The Mail & Guardian revealed in December last year that Limpopo pupils starting the new curriculum this year would do so without textbooks. In response, the basic education department under Motshekga acknowledged nothing and did even less. Instead, they began The Blame Game.

The provincial and national education departments blamed each other, and then treasury. By May, children were still without textbooks so Section27, the NGO that is the recipient of Motshekga's wrath in the ad, went to court. They didn't want to, litigation being a messy and long route. But other attempts at remedying the situation were proving fruitless with a department that had no interest in hearing anything that sounded like criticism. 

The textbooks then appeared abandoned en masse on dumpsites, sparking a national outcry. Angie and co blamed, wait for it, unspecified distributors for trying to sabotage the department. Oh and some tenders were found to be dodgy, with relationships allegedly leading back to department officials, seemingly resulting in the whistle blower revealing the news being fired. Meanwhile another NGO, Equal Education, took the department to court for failing to commit to norms and standards for school structures, meaning there was nothing technically wrong with learning in a mud hut under an open sky, while your province underspent its education budget. 

But back to Section27 and their court case: the department missed its first deadline to get kids their textbooks by June 15. Yes, in case you're wondering, that's about halfway through their school year. It was extended and they missed the second deadline too. By July, with many schools still lacking books, Motshekga was still disclaiming any personal accountability. Things have dragged on since then, with textbooks being delivered in dribs and drabs to schools, mostly when Section27 have prodded them into action. 

But! Don't worry! In the ad the department has committed to getting the textbooks to all learners by October 12 and would EVEN, wait for it, throw in for free a sworn statement by October 17 declaring the task done. The same task, of course, that should have been done in December last year, not with just over a month left on the school calendar. 

Indeed throughout the advert there are detailed lists of the gains the department has made in delivering textbooks – 92% delivered they claim, by mid-year. Again, may we point out how meeting a deadline six months late is hardly something to be trumpeting? 
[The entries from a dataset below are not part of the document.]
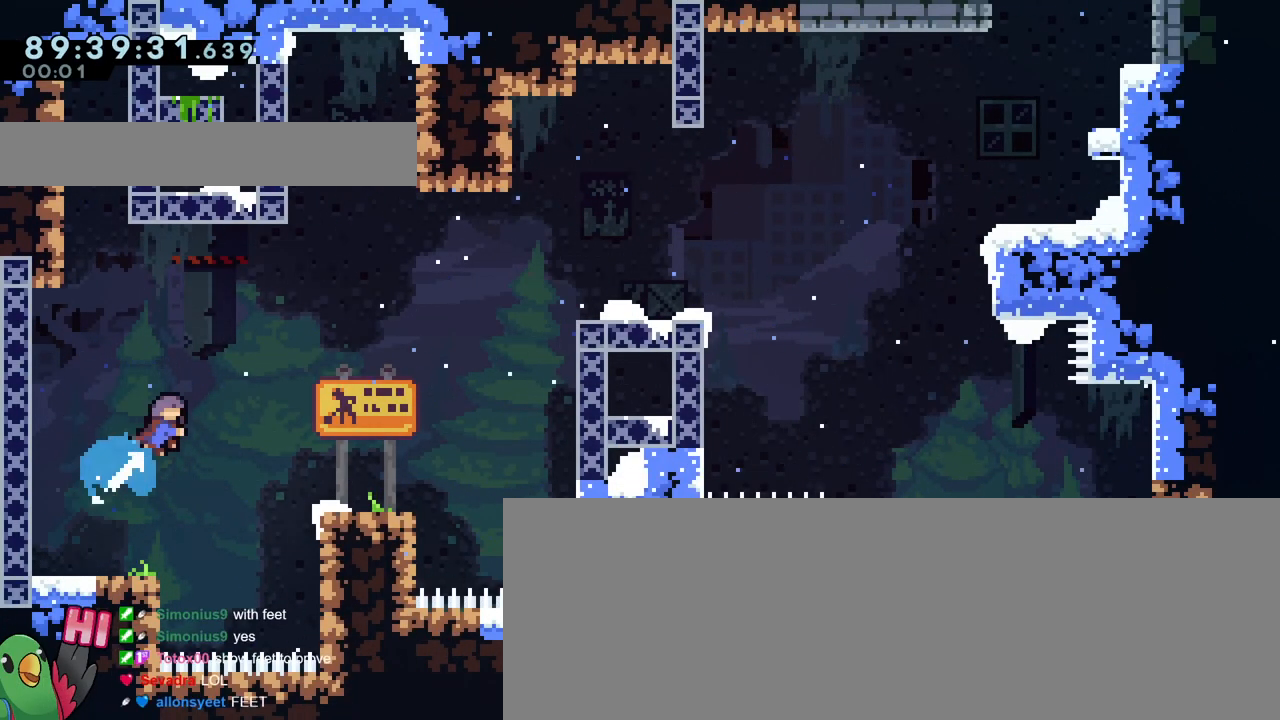
{"buttons": [], "left_stick": "center", "right_stick": "center", "events": [[117, "X", "down"], [217, "X", "up"], [267, "A", "up"], [267, "B", "up"], [267, "Y", "up"], [300, "left_stick", "center"], [300, "right_stick", "center"]]}
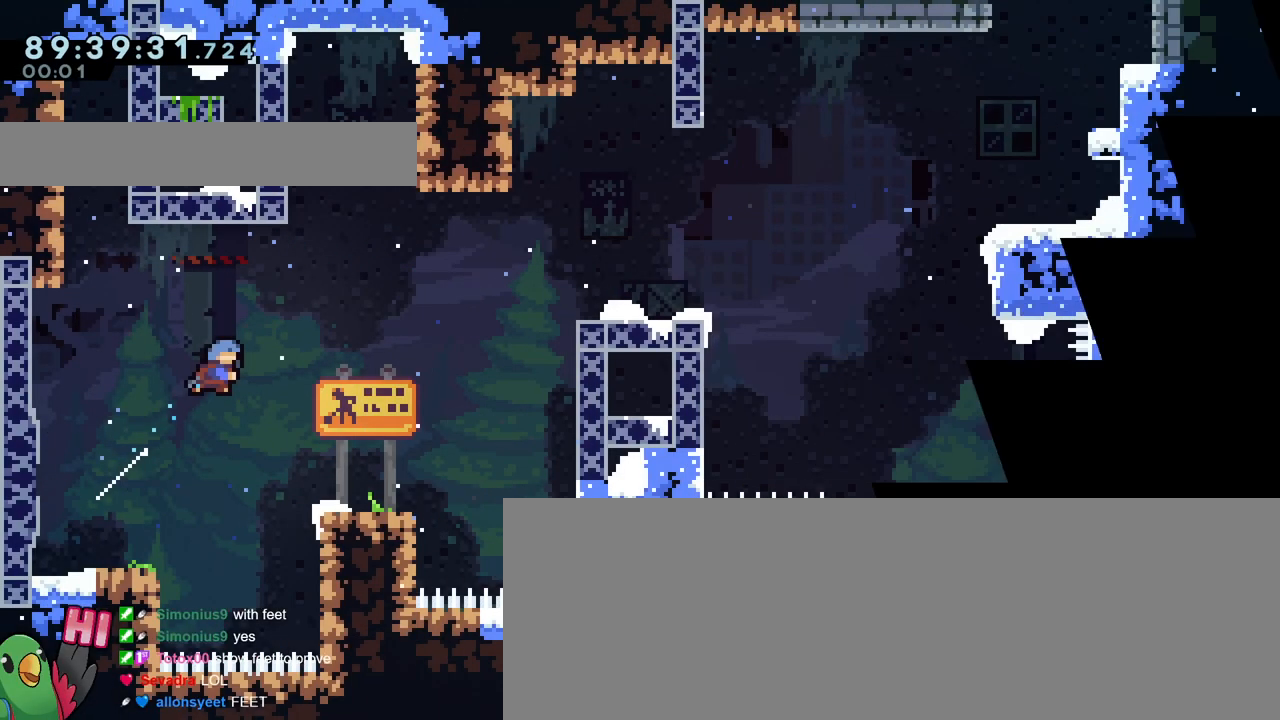
{"buttons": [], "left_stick": "center", "right_stick": "center", "events": [[50, "left_stick", "up"], [166, "left_stick", "center"], [250, "left_stick", "up-right"], [417, "left_stick", "center"]]}
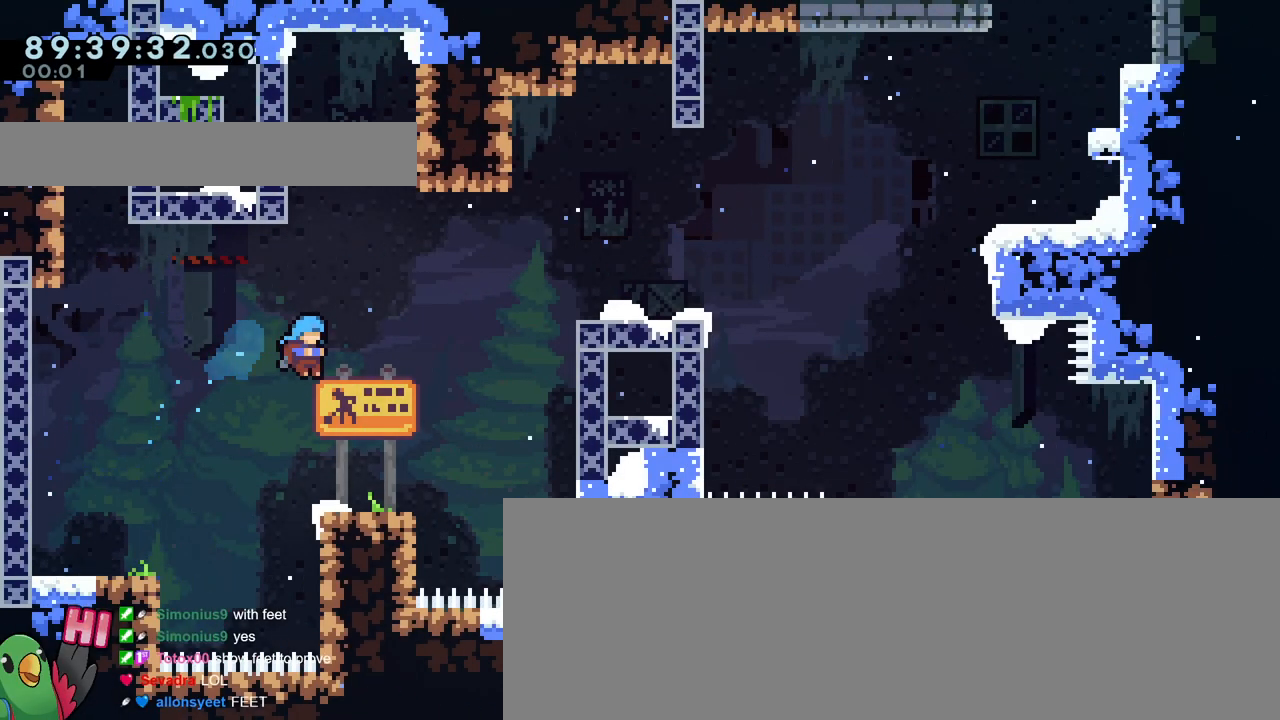
{"buttons": [], "left_stick": "up-right", "right_stick": "center", "events": [[217, "left_stick", "up-right"], [234, "right_stick", "left"], [284, "right_stick", "center"]]}
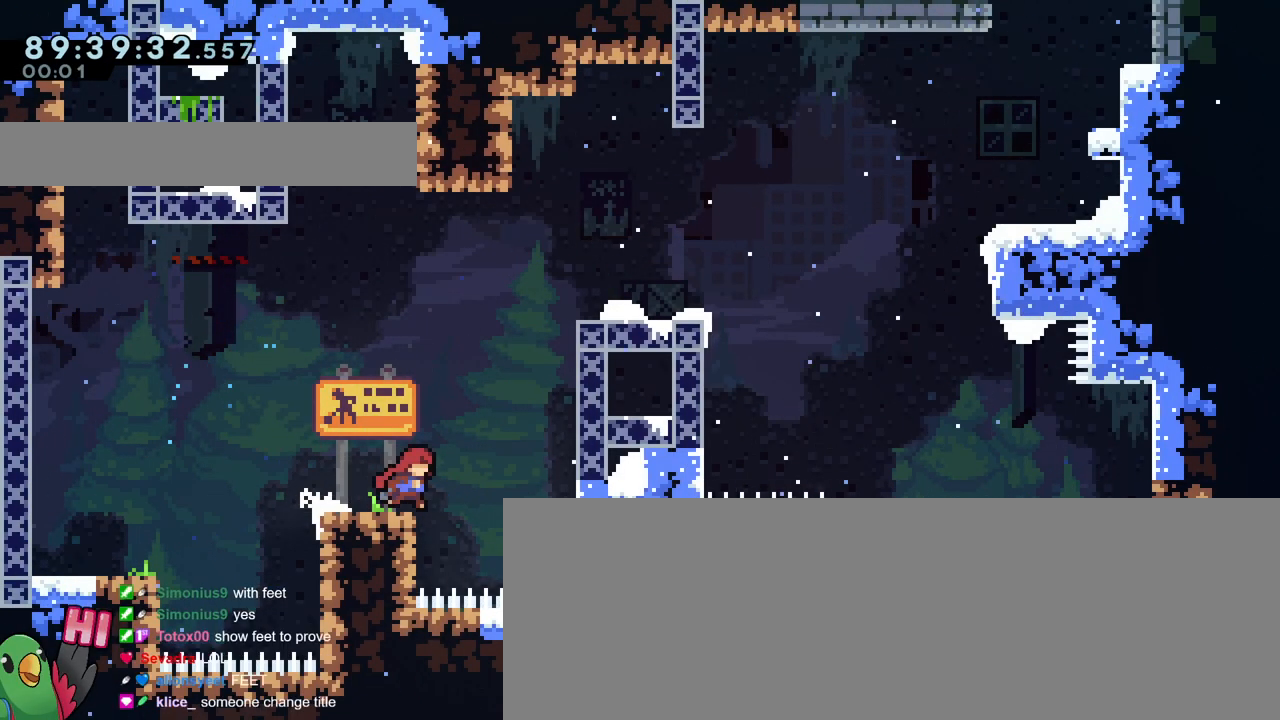
{"buttons": [], "left_stick": "center", "right_stick": "center", "events": [[100, "left_stick", "center"]]}
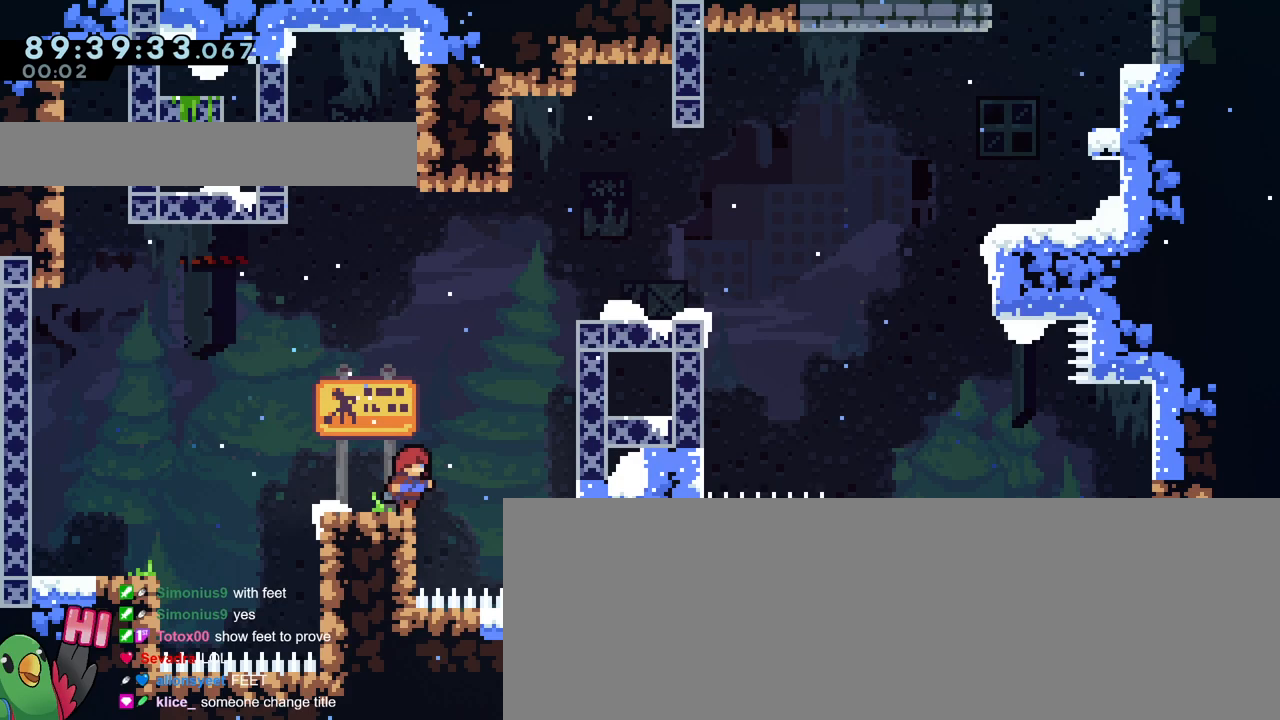
{"buttons": [], "left_stick": "center", "right_stick": "center", "events": [[184, "A", "down"], [317, "A", "up"]]}
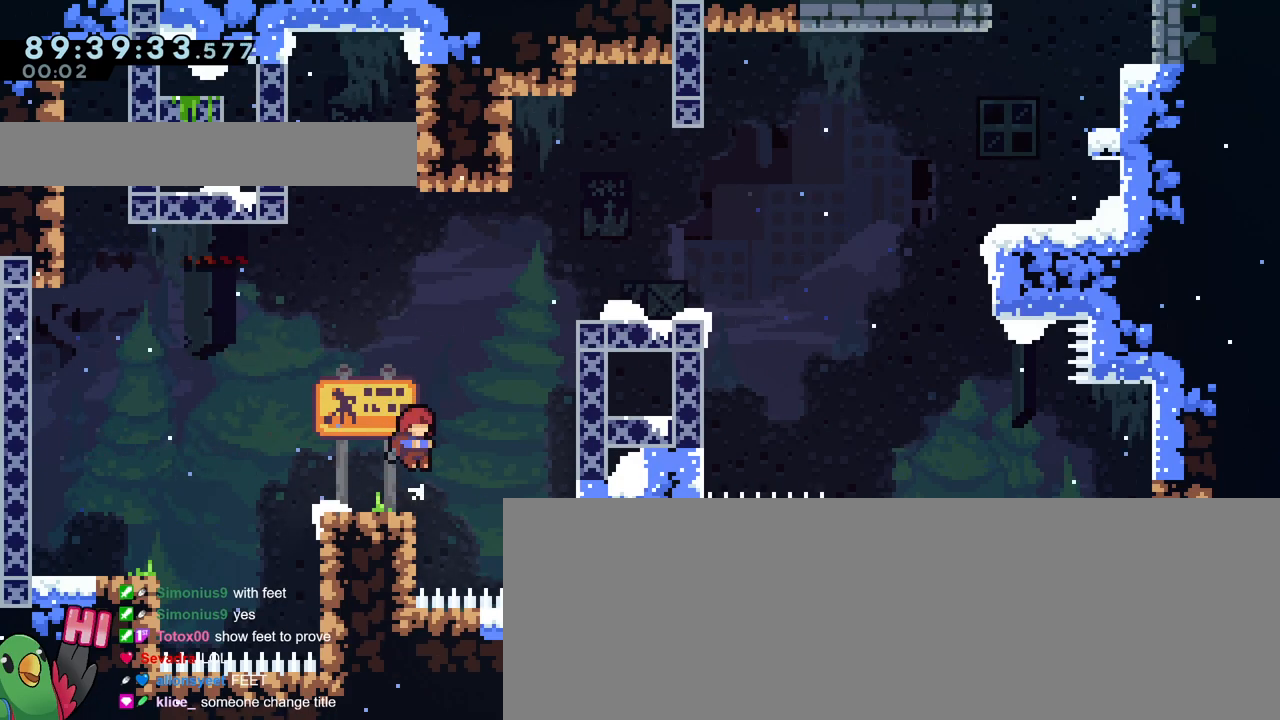
{"buttons": ["A", "B", "Y"], "left_stick": "center", "right_stick": "up", "events": [[433, "B", "down"], [433, "Y", "down"], [433, "right_stick", "up"], [467, "A", "down"]]}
Much of the rest of the ad is spent bemoaning how we're all being super mean in not acknowledging "the enormous nature of the task". Excuse me? We're supposed to give you a get-out-of-jail free card, aka the Schabir Shaik card of the Monopoly pack, because it's hard? You may have noticed that you get the single biggest slice of our country's budget. In the 2012-2013 financial year, basic education's allocation is R152.1-billion – 15% of the national budget. Do something with it.

The ad also makes a big deal of how the department had to "work towards stabilising the situation in Limpopo, a situation that was thrust upon the department", in reference to the disastrous province being placed under administration. The subtext is: we're doing our job fine everywhere else. It's just this one situation that was a huge mess when we were called in, and look how far we've come. 

The department's argument is, of course, totally misleading. A national survey earlier this year showed that the problems in our schools are not just about textbooks and it's not just confined to Limpopo. The availability of schoolbooks varies wildly across South Africa's nine provinces, curriculum coverage in many classrooms is minimal, and less than half of the country's schools are adequately funded. 

And as this dysfunctional school year staggers to a close, it appears the fun is about to start all over again. Limpopo schools may not get the textbooks they need for 2013 thanks to a price war. It's like Groundhog Day except with a female lead, who never seems to learn her lesson.

Instead Angie wins the prize for her utterly tone-deaf responses to South Africans' dismay over our disastrous education. She reacts with arrogance, blame shifting, and now this – a disingenuous and patronising advert; a one-way communication that invites no discussion or dissent. Just like her and her department.